» TASK REQUIREMENTS
All of the data goes into your copy exactly as written. Images do not.

» MATERIAL SHOWN
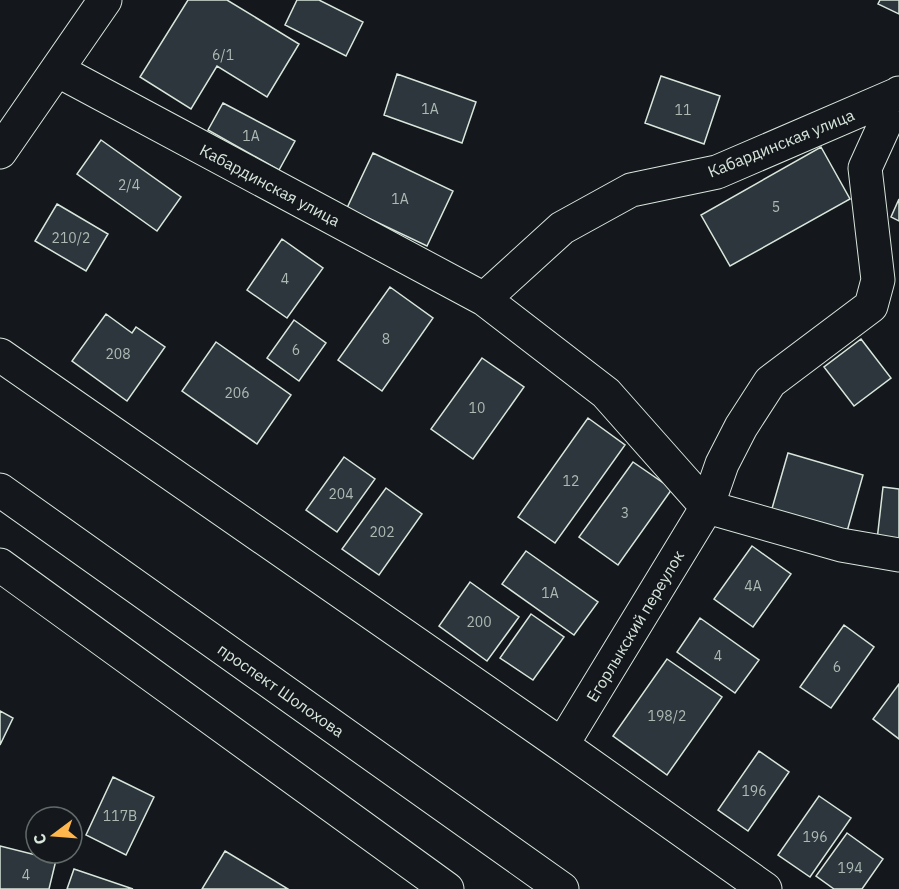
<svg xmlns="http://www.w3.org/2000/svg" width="899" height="889" viewBox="0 0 899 889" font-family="'IBM Plex Sans',sans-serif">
  <rect width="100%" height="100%" fill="#14181c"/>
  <path fill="#2c363c" stroke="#d8e6dc" stroke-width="1.5" d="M188 0H227L299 44 267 97 217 66 191 109 140 77Z
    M297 0H319L363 22 346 56 285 25Z
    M880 0H899V14L878 4Z
    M397 74 476 102 462 143 384 115Z
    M661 76 720 96 704 144 645 123Z
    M223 103 295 141 279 170 208 130Z
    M101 140 181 197 157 231 77 174Z
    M821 147 850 199 730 266 701 215Z
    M373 153 453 191 427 246 347 208Z
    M899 199V221L891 217Z
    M57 204 108 234 86 271 35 241Z
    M282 239 323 268 287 318 247 290Z
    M390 287 433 318 382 391 338 360Z
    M106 314 132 333 136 327 165 347 127 401 72 361Z
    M294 320 326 343 299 381 267 358Z
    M861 339 891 378 854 406 824 367Z
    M216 342 291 395 257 444 182 391Z
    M482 358 524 387 473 459 431 429Z
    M588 418 625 445 555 543 518 517Z
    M788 453 863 475 846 535 771 512Z
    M344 457 375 479 337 532 306 510Z
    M633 462 672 489 618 565 579 537Z
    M883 487 899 489V552L876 549Z
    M386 488 422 514 379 575 342 549Z
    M752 546 791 574 753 627 714 599Z
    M526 551 598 602 574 635 502 584Z
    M470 582 519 617 487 661 439 626Z
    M531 614 564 637 533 680 500 658Z
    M700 618 759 660 735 693 677 652Z
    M844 625 874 647 831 708 800 687Z
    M667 659 722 697 667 775 613 736Z
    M899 684V739L873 719Z
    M0 711 13 718 0 745Z
    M759 751 789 772 748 831 718 810Z
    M113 777 154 797 126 855 86 835Z
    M819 796 851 818 810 877 778 855Z
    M847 833 883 859 862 889H834L816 876Z
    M0 846 56 860 49 889H0Z
    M225 851 288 889H202Z
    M74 869 133 889H67Z"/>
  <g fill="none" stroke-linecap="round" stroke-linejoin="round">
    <defs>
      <path id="minor" d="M57 70 484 299 606 393 707 507 841 545 899 555
        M0 152 105 0
        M484 299 562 228 631 190 717 172 898 94
        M0 355 562 745 765 889
        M562 745 707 507 722 464 741 427 770 382 871 306 878 280 865 168 899 93"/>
      <path id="primary" d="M0 490 562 889
        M0 565 447 889"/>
    </defs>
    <use href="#minor" stroke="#d8e6dc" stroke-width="35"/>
    <use href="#primary" stroke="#d8e6dc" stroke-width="35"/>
    <use href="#minor" stroke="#14181c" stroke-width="33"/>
    <use href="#primary" stroke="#14181c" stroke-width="33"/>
  </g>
  <g text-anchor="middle" stroke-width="4.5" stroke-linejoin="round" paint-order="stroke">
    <g font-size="14" fill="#adbab4">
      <text x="223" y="60">6/1</text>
      <text x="430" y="114">1А</text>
      <text x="683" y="115">11</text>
      <text x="251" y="141">1А</text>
      <text x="129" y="190">2/4</text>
      <text x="400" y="204">1А</text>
      <text x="776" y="212">5</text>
      <text x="71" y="243">210/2</text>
      <text x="285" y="284">4</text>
      <text x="386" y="344">8</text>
      <text x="296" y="355">6</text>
      <text x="118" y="359">208</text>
      <text x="237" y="398">206</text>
      <text x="477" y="413">10</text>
      <text x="571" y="486">12</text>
      <text x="341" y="499">204</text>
      <text x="625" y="518">3</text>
      <text x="382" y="537">202</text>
      <text x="753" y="591">4А</text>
      <text x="550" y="598">1А</text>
      <text x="479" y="627">200</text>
      <text x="718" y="661">4</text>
      <text x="837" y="672">6</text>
      <text x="667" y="721">198/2</text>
      <text x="754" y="796">196</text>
      <text x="120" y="821">117В</text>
      <text x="815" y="842">196</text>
      <text x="850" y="873">194</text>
      <text x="26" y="880">4</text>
    </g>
    <g font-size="16" fill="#d8e6dc" stroke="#14181c">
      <text transform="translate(781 143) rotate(-22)" y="6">Кабардинская улица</text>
      <text transform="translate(270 185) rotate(28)" y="6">Кабардинская улица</text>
      <text transform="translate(635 626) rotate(-59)" y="6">Егорлыкский переулок</text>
      <text transform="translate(281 690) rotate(35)" y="6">проспект Шолохова</text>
    </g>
  </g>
  <g transform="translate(54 835) rotate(254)"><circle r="28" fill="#14181c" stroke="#626a69" stroke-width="1.5"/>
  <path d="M0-4.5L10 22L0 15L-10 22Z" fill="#ffb74d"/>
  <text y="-9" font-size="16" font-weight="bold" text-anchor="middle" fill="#d8e6dc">С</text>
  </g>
</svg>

» RESPONSE TO THIS EXERCISE
<svg xmlns="http://www.w3.org/2000/svg" width="899" height="889" viewBox="0 0 899 889" font-family="'IBM Plex Sans',sans-serif">
  <rect width="100%" height="100%" fill="#14181c"/>
  <path fill="#2c363c" stroke="#d8e6dc" stroke-width="1.5" d="M188 0H227L299 44 267 97 217 66 191 109 140 77Z
    M297 0H319L363 22 346 56 285 25Z
    M880 0H899V14L878 4Z
    M397 74 476 102 462 143 384 115Z
    M661 76 720 96 704 144 645 123Z
    M223 103 295 141 279 170 208 130Z
    M101 140 181 197 157 231 77 174Z
    M821 147 850 199 730 266 701 215Z
    M373 153 453 191 427 246 347 208Z
    M899 199V221L891 217Z
    M57 204 108 234 86 271 35 241Z
    M282 239 323 268 287 318 247 290Z
    M390 287 433 318 382 391 338 360Z
    M106 314 132 333 136 327 165 347 127 401 72 361Z
    M294 320 326 343 299 381 267 358Z
    M861 339 891 378 854 406 824 367Z
    M216 342 291 395 257 444 182 391Z
    M482 358 524 387 473 459 431 429Z
    M588 418 625 445 555 543 518 517Z
    M788 453 863 475 846 535 771 512Z
    M344 457 375 479 337 532 306 510Z
    M633 462 672 489 618 565 579 537Z
    M883 487 899 489V552L876 549Z
    M386 488 422 514 379 575 342 549Z
    M752 546 791 574 753 627 714 599Z
    M526 551 598 602 574 635 502 584Z
    M470 582 519 617 487 661 439 626Z
    M531 614 564 637 533 680 500 658Z
    M700 618 759 660 735 693 677 652Z
    M844 625 874 647 831 708 800 687Z
    M667 659 722 697 667 775 613 736Z
    M899 684V739L873 719Z
    M0 711 13 718 0 745Z
    M759 751 789 772 748 831 718 810Z
    M113 777 154 797 126 855 86 835Z
    M819 796 851 818 810 877 778 855Z
    M847 833 883 859 862 889H834L816 876Z
    M0 846 56 860 49 889H0Z
    M225 851 288 889H202Z
    M74 869 133 889H67Z"/>
  <g fill="none" stroke-linecap="round" stroke-linejoin="round">
    <defs>
      <path id="minor" d="M57 70 484 299 606 393 707 507 841 545 899 555
        M0 152 105 0
        M484 299 562 228 631 190 717 172 898 94
        M0 355 562 745 765 889
        M562 745 707 507 722 464 741 427 770 382 871 306 878 280 865 168 899 93"/>
      <path id="primary" d="M0 490 562 889
        M0 565 447 889"/>
    </defs>
    <use href="#minor" stroke="#d8e6dc" stroke-width="35"/>
    <use href="#primary" stroke="#d8e6dc" stroke-width="35"/>
    <use href="#minor" stroke="#14181c" stroke-width="33"/>
    <use href="#primary" stroke="#14181c" stroke-width="33"/>
  </g>
  <g text-anchor="middle" stroke-width="4.5" stroke-linejoin="round" paint-order="stroke">
    <g font-size="14" fill="#adbab4">
      <text x="223" y="60">6/1</text>
      <text x="430" y="114">1А</text>
      <text x="683" y="115">11</text>
      <text x="251" y="141">1А</text>
      <text x="129" y="190">2/4</text>
      <text x="400" y="204">1А</text>
      <text x="776" y="212">5</text>
      <text x="71" y="243">210/2</text>
      <text x="285" y="284">4</text>
      <text x="386" y="344">8</text>
      <text x="296" y="355">6</text>
      <text x="118" y="359">208</text>
      <text x="237" y="398">206</text>
      <text x="477" y="413">10</text>
      <text x="571" y="486">12</text>
      <text x="341" y="499">204</text>
      <text x="625" y="518">3</text>
      <text x="382" y="537">202</text>
      <text x="753" y="591">4А</text>
      <text x="550" y="598">1А</text>
      <text x="479" y="627">200</text>
      <text x="718" y="661">4</text>
      <text x="837" y="672">6</text>
      <text x="667" y="721">198/2</text>
      <text x="754" y="796">196</text>
      <text x="120" y="821">117В</text>
      <text x="815" y="842">196</text>
      <text x="850" y="873">194</text>
      <text x="26" y="880">4</text>
    </g>
    <g font-size="16" fill="#d8e6dc" stroke="#14181c">
      <text transform="translate(781 143) rotate(-22)" y="6">Кабардинская улица</text>
      <text transform="translate(270 185) rotate(28)" y="6">Кабардинская улица</text>
      <text transform="translate(635 626) rotate(-59)" y="6">Егорлыкский переулок</text>
      <text transform="translate(281 690) rotate(35)" y="6">проспект Шолохова</text>
    </g>
  </g>
  <g transform="translate(54 835) rotate(254)"><circle r="28" fill="#14181c" stroke="#626a69" stroke-width="1.5"/>
  <path d="M0-4.5L10 22L0 15L-10 22Z" fill="#ffb74d"/>
  <text y="-9" font-size="16" font-weight="bold" text-anchor="middle" fill="#d8e6dc">С</text>
  </g>
</svg>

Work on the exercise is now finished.